• WORK TO COMPLETE: Locate every line in the records below that holds the word "запчасти" and return each one.

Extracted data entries
= Beginning of Section =
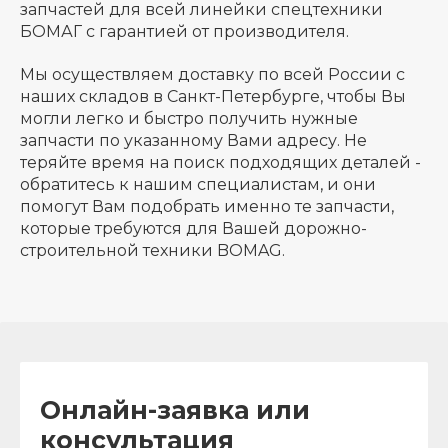
запчастей для всей линейки спецтехники
БОМАГ с гарантией от производителя.
Мы осуществляем доставку по всей России с
наших складов в Санкт-Петербурге, чтобы Вы
могли легко и быстро получить нужные
запчасти по указанному Вами адресу. Не
теряйте время на поиск подходящих деталей -
обратитесь к нашим специалистам, и они
помогут Вам подобрать именно те запчасти,
которые требуются для Вашей дорожно-
строительной техники BOMAG.
Онлайн-заявка или
консультация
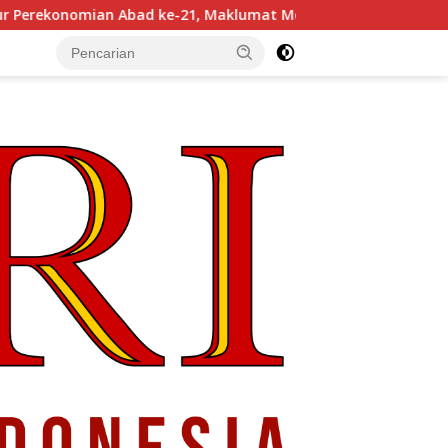
21, Maklumat Merdeka Barat, dan Jalan Panjang Menuju Kedau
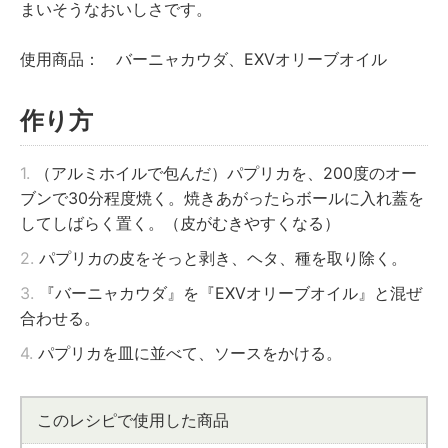
まいそうなおいしさです。
使用商品： バーニャカウダ、EXVオリーブオイル
作り方
1.
（アルミホイルで包んだ）パプリカを、200度のオー
ブンで30分程度焼く。焼きあがったらボールに入れ蓋を
してしばらく置く。（皮がむきやすくなる）
2.
パプリカの皮をそっと剥き、ヘタ、種を取り除く。
3.
『バーニャカウダ』を『EXVオリーブオイル』と混ぜ
合わせる。
4.
パプリカを皿に並べて、ソースをかける。
このレシピで使用した商品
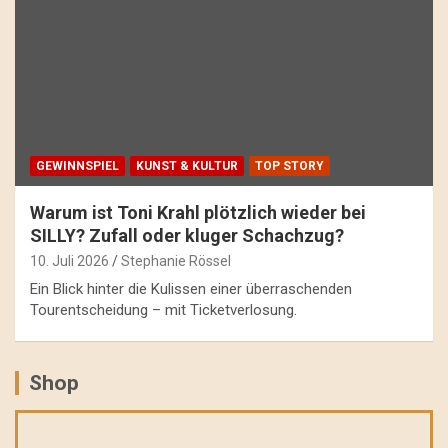
GEWINNSPIEL
KUNST & KULTUR
TOP STORY
Warum ist Toni Krahl plötzlich wieder bei
SILLY? Zufall oder kluger Schachzug?
10. Juli 2026
Stephanie Rössel
Ein Blick hinter die Kulissen einer überraschenden
Tourentscheidung – mit Ticketverlosung.
Shop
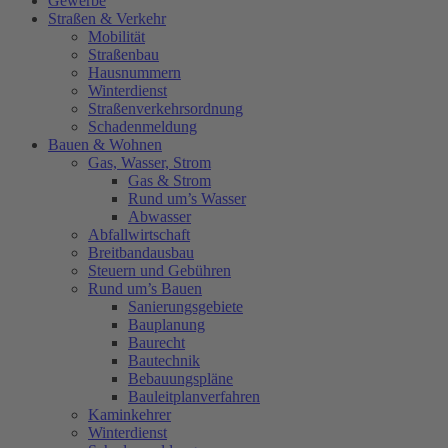
Gewerbe
Straßen & Verkehr
Mobilität
Straßenbau
Hausnummern
Winterdienst
Straßenverkehrsordnung
Schadenmeldung
Bauen & Wohnen
Gas, Wasser, Strom
Gas & Strom
Rund um’s Wasser
Abwasser
Abfallwirtschaft
Breitbandausbau
Steuern und Gebühren
Rund um’s Bauen
Sanierungsgebiete
Bauplanung
Baurecht
Bautechnik
Bebauungspläne
Bauleitplanverfahren
Kaminkehrer
Winterdienst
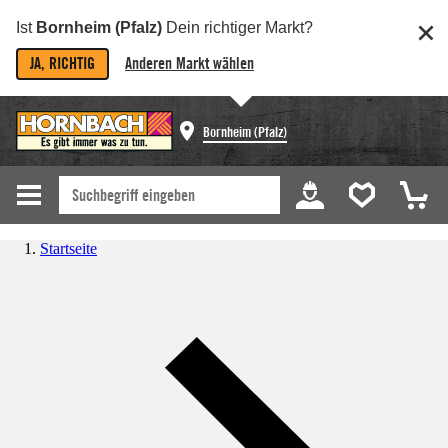
Ist
Bornheim (Pfalz)
Dein richtiger Markt?
JA, RICHTIG
Anderen Markt wählen
Bornheim (Pfalz)
Startseite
= End of Section =
• RESPONSE AREA:
запчасти по указанному Вами адресу. Не
помогут Вам подобрать именно те запчасти,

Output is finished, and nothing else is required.